Text excerpt:
Warning - Level 3, Avoid Nonessential Travel
Alert - Level 2, Practice Enhanced Precautions
Watch - Level 1, Practice Usual Precautions

Updated: December 18, 2014

Learn more about Measles

What is the current situation?

According to the World Health Organization, 55,388 suspected cases of measles, including 19,041 confirmed cases and 107 measles deaths, were reported in the Philippines from January 1 through November 20, 2014. As of November 29, 25 US travelers who returned from the Philippines have become sick with measles. Most of these cases were among unvaccinated people. The World Health Organization and the Philippines Department of Health are working to control the outbreak, including conducting vaccination campaigns.

Excerpted data:
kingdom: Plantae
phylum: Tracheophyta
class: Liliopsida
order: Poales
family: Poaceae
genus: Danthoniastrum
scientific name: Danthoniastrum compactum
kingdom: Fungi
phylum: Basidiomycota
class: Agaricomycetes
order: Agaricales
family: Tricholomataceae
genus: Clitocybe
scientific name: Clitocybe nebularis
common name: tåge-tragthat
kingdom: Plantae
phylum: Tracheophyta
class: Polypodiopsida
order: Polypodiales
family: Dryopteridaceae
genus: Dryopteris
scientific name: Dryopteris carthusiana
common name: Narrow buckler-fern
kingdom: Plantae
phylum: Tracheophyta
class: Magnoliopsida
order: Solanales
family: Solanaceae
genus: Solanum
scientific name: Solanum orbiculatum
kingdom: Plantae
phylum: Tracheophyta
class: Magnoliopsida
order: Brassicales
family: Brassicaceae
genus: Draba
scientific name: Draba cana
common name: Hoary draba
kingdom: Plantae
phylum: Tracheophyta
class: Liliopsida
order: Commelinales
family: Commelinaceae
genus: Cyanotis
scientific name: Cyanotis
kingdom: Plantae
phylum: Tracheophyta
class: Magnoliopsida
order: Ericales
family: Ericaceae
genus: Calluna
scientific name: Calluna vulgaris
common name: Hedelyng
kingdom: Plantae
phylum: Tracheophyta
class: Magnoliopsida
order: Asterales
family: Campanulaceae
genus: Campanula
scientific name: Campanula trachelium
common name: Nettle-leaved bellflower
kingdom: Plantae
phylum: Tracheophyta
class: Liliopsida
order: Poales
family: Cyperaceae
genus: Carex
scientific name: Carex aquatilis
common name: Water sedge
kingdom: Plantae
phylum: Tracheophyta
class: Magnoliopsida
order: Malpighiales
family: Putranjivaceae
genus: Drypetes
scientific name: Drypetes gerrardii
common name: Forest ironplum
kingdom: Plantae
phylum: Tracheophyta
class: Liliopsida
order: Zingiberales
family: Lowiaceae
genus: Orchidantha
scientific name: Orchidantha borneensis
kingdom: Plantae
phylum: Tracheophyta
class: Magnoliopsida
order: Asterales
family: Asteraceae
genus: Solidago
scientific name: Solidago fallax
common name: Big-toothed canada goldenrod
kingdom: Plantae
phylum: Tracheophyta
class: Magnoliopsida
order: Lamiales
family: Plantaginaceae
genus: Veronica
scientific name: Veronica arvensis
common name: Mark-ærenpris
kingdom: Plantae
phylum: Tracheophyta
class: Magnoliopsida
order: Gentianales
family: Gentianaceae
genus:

Problems to solve:
**1)** Translate this sentence from the measles travel notice into Spanish: "The World Health Organization and the Philippines Department of Health are working to control the outbreak, including conducting vaccination campaigns."
**2)** Answer from the measles travel notice:
(a) On what date was it updated?
(b) How many confirmed measles cases were reported in the Philippines from January 1 through November 20, 2014?
(c) What does a Level 2 alert advise?
**3)** Please carry on the measles travel notice from its final sentence.

Answers by item:
**1)** La Organización Mundial de la Salud y el Departamento de Salud de Filipinas están trabajando para controlar el brote, incluida la realización de campañas de vacunación.

**2)**
(a) December 18, 2014
(b) 19,041
(c) Practice Enhanced Precautions

**3)**
CDC recommends that travelers to the Philippines protect themselves by making sure they are vaccinated against measles, particularly infants 6–11 months of age (1 dose of measles vaccine) and children 12 months of age or older (2 doses of measles vaccine). Clinicians should keep measles in mind when treating patients with fever and rash, especially if the patient has recently traveled internationally.

What can travelers do to protect themselves?

Get measles vaccine*:

  • People who cannot show that they were vaccinated as children and who have never had measles should be vaccinated.
  • Infants 6–11 months of age should have 1 dose of measles vaccine if traveling internationally.
    • Children in the United States routinely receive measles vaccination at 12–15 months of age.
    • Infants vaccinated before age 12 months should be revaccinated on or after the first birthday with 2 doses, separated by at least 28 days.
  • Children 12 months of age or older should have 2 doses, separated by at least 28 days.
  • Adolescents and adults who have not had measles or have not been vaccinated should get 2 doses, separated by at least 28 days.
  • Two doses of MMR (measles, mumps, and rubella) vaccine is nearly 100% effective at preventing measles.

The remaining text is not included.